When it comes to science, I consider my mentors the beautiful minds with whom I had the honor to work with at IBM Research Lab. Bruno Michel is an unconventional thinker who is always pushing alternative solutions to overcome scientific barriers. I admire this quality.
My mentors are also the women farmers I meet on a daily basis. These incredible women are hardworking, intelligent and responsible. They give me a lot of guidance around their community.
How did you make a match if you did, and how did you end up being mentored by him/her?
While finishing my studies at Swiss Federal Institute of Technology (ETH) in Zurich, I decided to write my thesis on the simulation of power systems together with Professor Rutherford at Wisconsin University. At the time, IBM Research Lab had an opening and I was very lucky to land in Bruno Michel’s group.

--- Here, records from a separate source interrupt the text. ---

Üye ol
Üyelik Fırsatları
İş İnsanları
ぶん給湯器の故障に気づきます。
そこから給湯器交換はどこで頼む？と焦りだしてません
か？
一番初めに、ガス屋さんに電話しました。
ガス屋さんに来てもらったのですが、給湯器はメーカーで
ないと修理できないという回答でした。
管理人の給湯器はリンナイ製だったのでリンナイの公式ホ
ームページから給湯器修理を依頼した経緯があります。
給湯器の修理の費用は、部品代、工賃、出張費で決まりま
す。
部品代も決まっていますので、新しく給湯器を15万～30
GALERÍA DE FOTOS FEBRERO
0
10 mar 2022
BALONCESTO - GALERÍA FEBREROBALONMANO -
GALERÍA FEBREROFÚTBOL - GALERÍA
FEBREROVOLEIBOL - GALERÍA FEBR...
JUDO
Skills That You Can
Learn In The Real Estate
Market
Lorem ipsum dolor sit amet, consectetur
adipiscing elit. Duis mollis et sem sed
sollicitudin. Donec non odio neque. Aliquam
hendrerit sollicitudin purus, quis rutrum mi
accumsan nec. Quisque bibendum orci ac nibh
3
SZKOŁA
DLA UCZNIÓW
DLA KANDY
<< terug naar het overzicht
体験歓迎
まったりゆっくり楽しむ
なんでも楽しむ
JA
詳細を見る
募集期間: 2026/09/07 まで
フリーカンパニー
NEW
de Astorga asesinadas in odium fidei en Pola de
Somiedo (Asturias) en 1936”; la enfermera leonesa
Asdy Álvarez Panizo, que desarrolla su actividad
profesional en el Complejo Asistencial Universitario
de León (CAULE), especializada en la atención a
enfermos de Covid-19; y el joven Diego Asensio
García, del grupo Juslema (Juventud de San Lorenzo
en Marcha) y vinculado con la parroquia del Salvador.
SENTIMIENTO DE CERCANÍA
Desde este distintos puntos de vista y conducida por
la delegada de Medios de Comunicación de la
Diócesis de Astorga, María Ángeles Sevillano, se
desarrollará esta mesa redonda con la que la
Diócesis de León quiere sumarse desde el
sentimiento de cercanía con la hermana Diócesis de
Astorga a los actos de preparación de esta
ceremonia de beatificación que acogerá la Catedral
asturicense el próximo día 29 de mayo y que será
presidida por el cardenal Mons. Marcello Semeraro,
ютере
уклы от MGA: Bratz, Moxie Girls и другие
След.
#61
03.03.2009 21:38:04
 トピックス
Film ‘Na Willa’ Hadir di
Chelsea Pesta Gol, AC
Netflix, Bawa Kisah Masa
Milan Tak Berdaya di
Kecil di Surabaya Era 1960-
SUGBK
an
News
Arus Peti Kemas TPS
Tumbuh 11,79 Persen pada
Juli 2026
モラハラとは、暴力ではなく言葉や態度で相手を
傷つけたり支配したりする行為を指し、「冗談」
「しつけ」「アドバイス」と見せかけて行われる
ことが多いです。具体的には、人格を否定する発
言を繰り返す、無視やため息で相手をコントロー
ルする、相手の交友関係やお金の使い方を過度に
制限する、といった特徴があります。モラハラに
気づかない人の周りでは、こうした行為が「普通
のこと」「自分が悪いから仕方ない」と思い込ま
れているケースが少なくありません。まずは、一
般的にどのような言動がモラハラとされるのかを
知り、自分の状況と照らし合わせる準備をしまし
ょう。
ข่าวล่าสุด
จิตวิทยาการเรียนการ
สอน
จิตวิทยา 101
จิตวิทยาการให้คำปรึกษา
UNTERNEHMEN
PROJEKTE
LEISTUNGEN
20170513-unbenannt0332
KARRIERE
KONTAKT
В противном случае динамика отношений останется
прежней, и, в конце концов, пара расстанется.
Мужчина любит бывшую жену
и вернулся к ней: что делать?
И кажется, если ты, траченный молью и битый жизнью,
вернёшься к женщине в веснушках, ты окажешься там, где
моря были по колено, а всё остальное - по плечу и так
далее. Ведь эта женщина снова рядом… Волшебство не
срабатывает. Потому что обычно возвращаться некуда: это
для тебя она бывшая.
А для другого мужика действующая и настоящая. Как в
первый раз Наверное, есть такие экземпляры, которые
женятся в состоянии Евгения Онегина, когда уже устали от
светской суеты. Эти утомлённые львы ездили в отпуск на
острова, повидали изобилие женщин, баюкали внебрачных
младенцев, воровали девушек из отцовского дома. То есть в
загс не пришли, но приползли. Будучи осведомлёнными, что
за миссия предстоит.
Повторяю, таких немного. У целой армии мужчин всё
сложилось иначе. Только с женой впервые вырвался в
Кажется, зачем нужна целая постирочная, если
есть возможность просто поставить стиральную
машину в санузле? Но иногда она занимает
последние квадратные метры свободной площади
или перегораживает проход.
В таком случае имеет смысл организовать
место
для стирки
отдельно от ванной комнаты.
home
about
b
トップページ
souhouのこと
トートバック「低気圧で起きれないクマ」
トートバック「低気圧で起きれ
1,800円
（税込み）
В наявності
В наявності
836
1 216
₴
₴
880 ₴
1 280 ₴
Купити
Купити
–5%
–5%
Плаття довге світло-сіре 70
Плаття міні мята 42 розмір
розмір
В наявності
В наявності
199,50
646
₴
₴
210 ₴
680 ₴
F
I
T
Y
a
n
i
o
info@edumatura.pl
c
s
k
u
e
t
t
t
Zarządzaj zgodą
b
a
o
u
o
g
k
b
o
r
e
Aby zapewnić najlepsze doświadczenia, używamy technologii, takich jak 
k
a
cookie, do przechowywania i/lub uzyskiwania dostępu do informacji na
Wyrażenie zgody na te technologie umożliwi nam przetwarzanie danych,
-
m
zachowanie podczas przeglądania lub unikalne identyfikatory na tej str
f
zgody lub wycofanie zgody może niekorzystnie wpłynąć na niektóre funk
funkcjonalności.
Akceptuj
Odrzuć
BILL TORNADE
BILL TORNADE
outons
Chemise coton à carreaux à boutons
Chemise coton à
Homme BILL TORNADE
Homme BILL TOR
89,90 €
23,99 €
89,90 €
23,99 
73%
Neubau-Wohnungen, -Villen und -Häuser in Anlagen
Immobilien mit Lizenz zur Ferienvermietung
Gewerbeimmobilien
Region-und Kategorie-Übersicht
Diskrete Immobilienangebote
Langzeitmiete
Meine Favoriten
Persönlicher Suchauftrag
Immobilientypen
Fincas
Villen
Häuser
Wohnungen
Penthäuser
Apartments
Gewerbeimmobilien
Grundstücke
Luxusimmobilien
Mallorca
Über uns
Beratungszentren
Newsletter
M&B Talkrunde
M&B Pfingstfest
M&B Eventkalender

Now as a leader how do you spot, develop, keep, grow and support your talent?
We have a great team with amazing backgrounds. Leadership to me is collaborating with great minds to achieve an optimal outcome. I give my team room to think, develop and make mistakes. We embrace failures and learn from these to grow our project and make it more efficient.
Do you consciously or unconsciously support diversity and why?
BitLumens definitely supports diversity. Our project is all about empowering women through energy access and promoting financial inclusion. Currently, we are looking to hire teenagers as I believe they bring an incredible talent to manage and connect with blockchain communities all over the world. In fact, I think some teenagers in developing regions can learn more supporting a project and a company.
What is your take on what it takes to be a great leader in your industry and as a general rule of thumb?
I don’t consider myself a leader. We all can be leaders but what I definitely do is roll up my sleeves, work hard and connect with my community, i.e. clients and collaborators. I love to talk to farmers, install solar panels and understand the client’s needs to bring better solutions to improve their lifestyles. I see cities moving towards decentralized and more efficient power systems where the sharing economy can widely be applied to manage our resources more efficiently.
Advice for others?
I would say read every biography of Einstein you can, it will give you some amazing insights (having done this myself!). There are a few things I tell my team – don’t wait for others to make a positive impact, be curious. If you have a passion, focus on it day and night.
The small and positive changes you make are as important as big ones. Don’t expect perfection from yourself, do the best you can and modify accordingly. Failures are nothing else but destiny giving you an opportunity to improve.
With a pilot programme established in Latin America, BitLumens is looking to expand into Asia.